7. Scope out for coupons. Coupons can save a great deal of money when it comes to getting presents for multiple people. Websites like Groupon and LivingSocial offer discounts on services and products via coupons.

8. Shop with friends.  Joseph Grenny’s research found that the friends people have are a factor in them keeping or breaking a budget. The co-author of ““Influencer: The Power to Change Anything” reasoned that there are two categories of people we associate with: accomplices and friends. “Friends support you, either actively or passively (by setting a good example and not tempting you to cheat) when you’re trying to make a healthy change, like staying on a diet or budget,” CBSNews.com reported. “Accomplices don’t have that kind of restraint, and really don’t want you to either. It makes them look bad. If you have friends, willing to help you stay on a budget, shop together.”

9. Limit momentum buying.  Buying a gift can lead to buying solely for the sake of buying. According to GoodHousekeeping.com, “A study by Yale and Stanford researchers dubs this the ‘shopping momentum effect’ — buying one thing seems to unleash your inner spendthrift.” Take a break after buying something to avoid spending money on an extra thing.

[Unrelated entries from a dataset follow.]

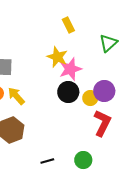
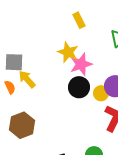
yellow arrow: (16, 96) -> (27, 79), moved

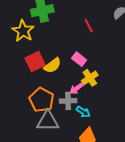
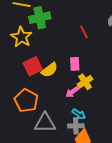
pink rectangle: (79, 59) -> (75, 64), turned 48
orange pentagon: (42, 100) -> (26, 101), moved
gray cross: (68, 101) -> (76, 126), moved

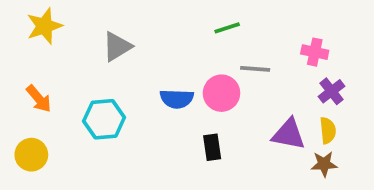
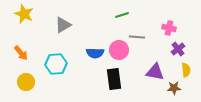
yellow star: (44, 26) -> (24, 14), turned -30
yellow semicircle: (328, 130) -> (186, 70), moved
black rectangle: (212, 147) -> (114, 79), size x1.5
yellow circle: (31, 155) -> (26, 82), moved

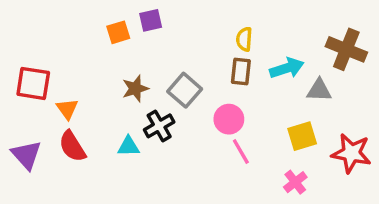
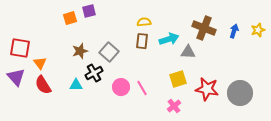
yellow semicircle: (244, 39) -> (144, 22), turned 80
pink circle: (229, 119) -> (121, 87), moved
purple triangle: (26, 155) -> (16, 77), moved

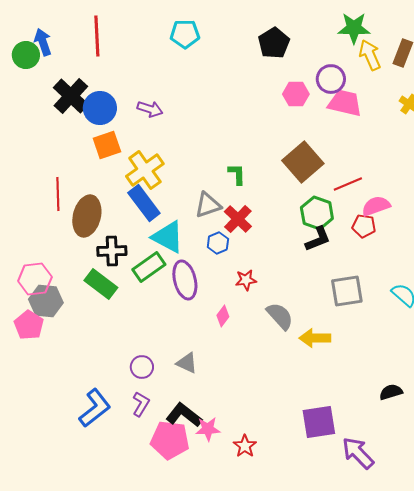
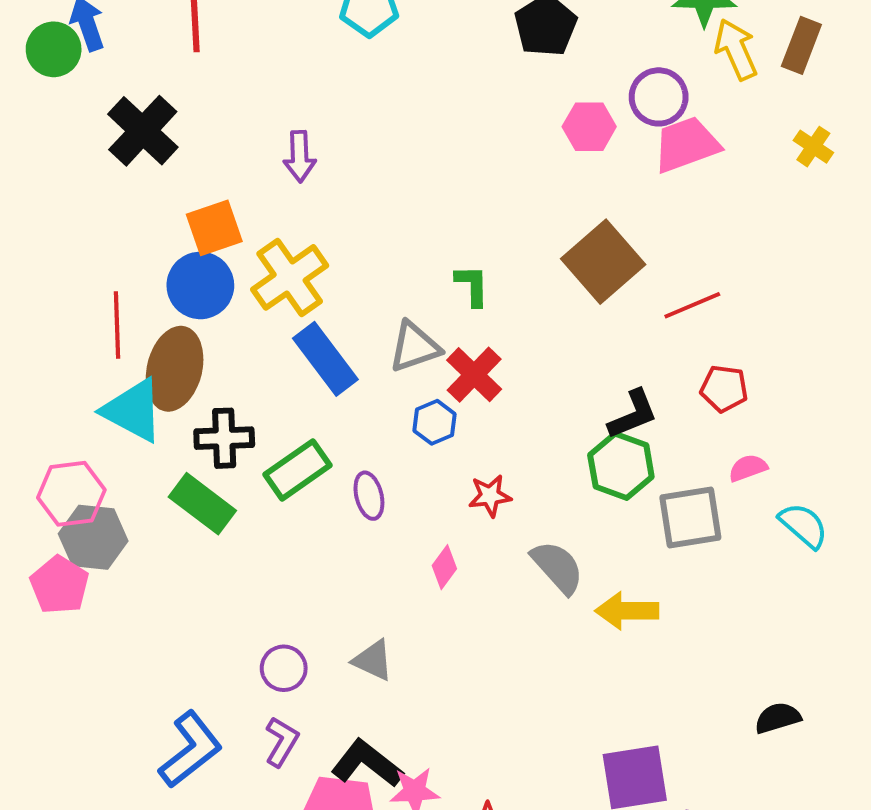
pink trapezoid: (345, 103) -> (686, 145), turned -33
blue circle: (100, 108) -> (200, 285), moved
purple arrow: (150, 109) -> (300, 156), turned 70
blue rectangle: (144, 203) -> (325, 359), moved
pink semicircle: (376, 206) -> (748, 468), moved, size x0.7
green hexagon: (317, 213) -> (621, 466), moved
cyan triangle: (168, 237) -> (133, 410), moved
purple ellipse: (185, 280) -> (369, 496), size x0.6

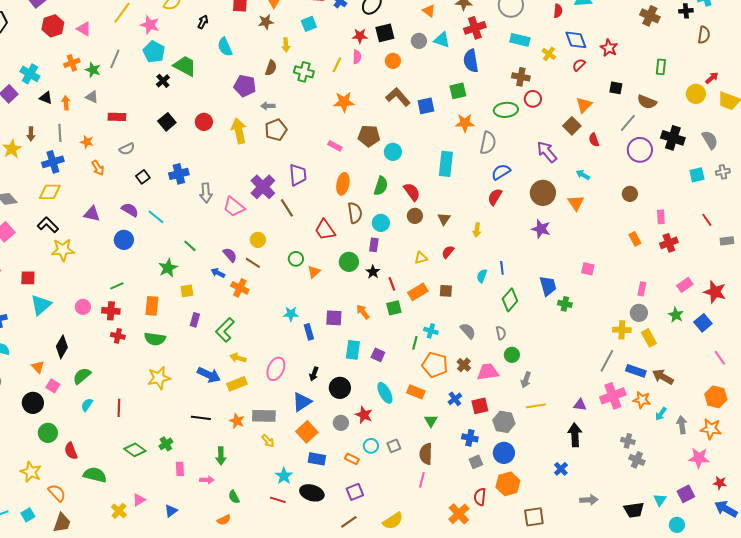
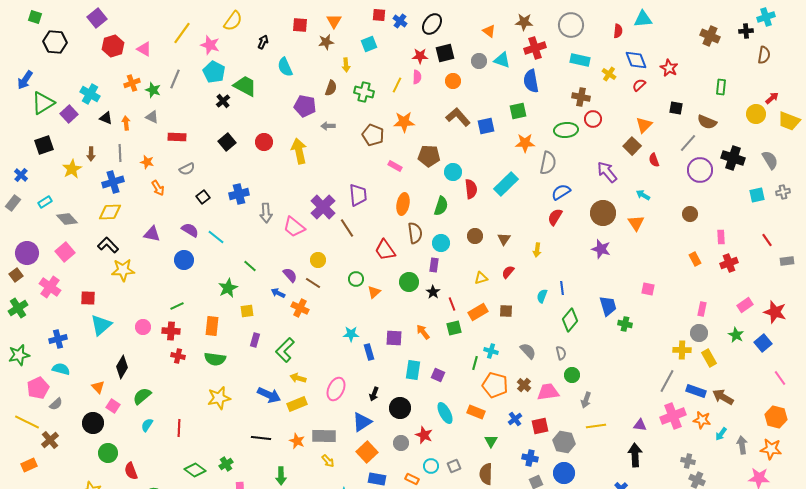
brown pentagon: (276, 130) -> (373, 135), moved, turned -30
cyan rectangle: (446, 164) -> (506, 184), turned 40
red semicircle: (412, 192) -> (471, 189), moved, turned 30

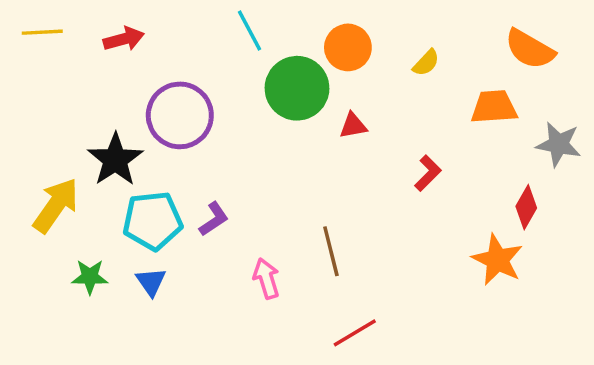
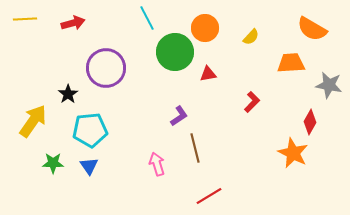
black star: (115, 160) -> (68, 94), size x0.6
purple L-shape: (214, 219) -> (179, 116), moved

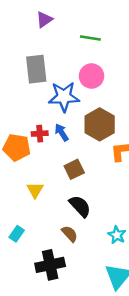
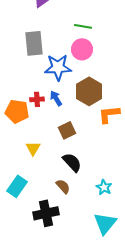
green line: (90, 38) -> (83, 26), moved
cyan rectangle: (17, 234) -> (17, 186), size x1.5

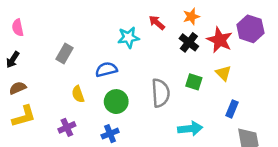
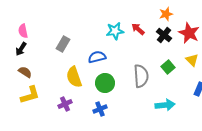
red arrow: (157, 23) -> (138, 29), moved
pink semicircle: (18, 28) -> (23, 31), moved
green square: (194, 82) -> (168, 67), turned 32
brown semicircle: (18, 88) -> (25, 72), turned 56
yellow semicircle: (78, 94) -> (74, 77), size x1.5

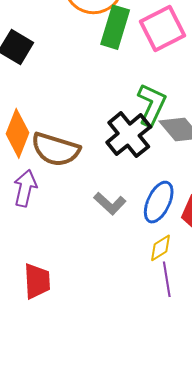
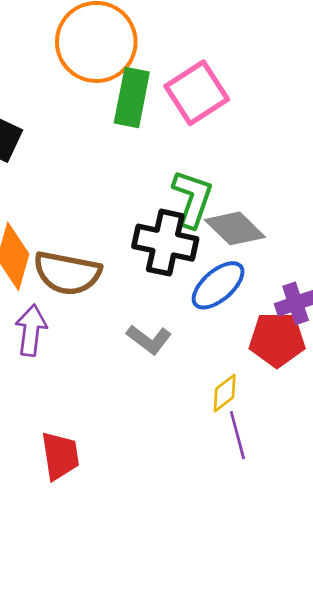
black cross: (129, 135) -> (165, 243), turned -33
blue ellipse: (159, 202) -> (218, 285), moved, turned 30

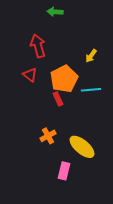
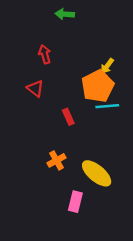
red arrow: (38, 46) -> (45, 54), size x0.7
orange pentagon: (64, 79) -> (98, 86), moved

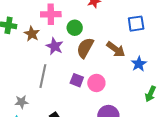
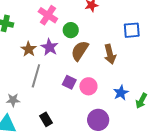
pink cross: (51, 14) -> (48, 15), turned 30
brown star: (32, 34) -> (29, 49), moved
brown arrow: (116, 49) -> (110, 54), turned 36
blue star: (139, 64) -> (121, 93), moved

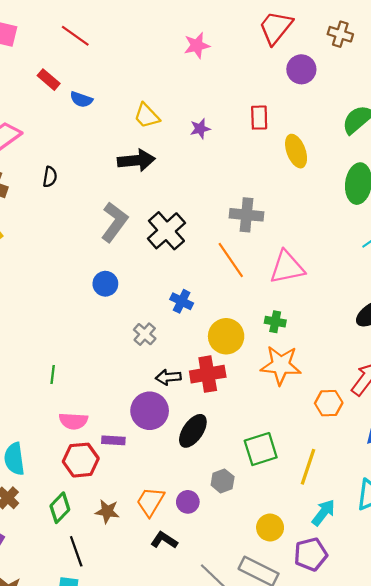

10. Know how much money you have and be realistic.  Even with a job, getting gifts for friends and family can be difficult while you’re getting an education. Understanding this will help in making your budget and in choosing what to buy. Christmas is a season of giving.  No matter what you give to those you love, it is a gift with the person in mind. Homemade or purchased. Simple or grand. It doesn’t matter because the gift came from you.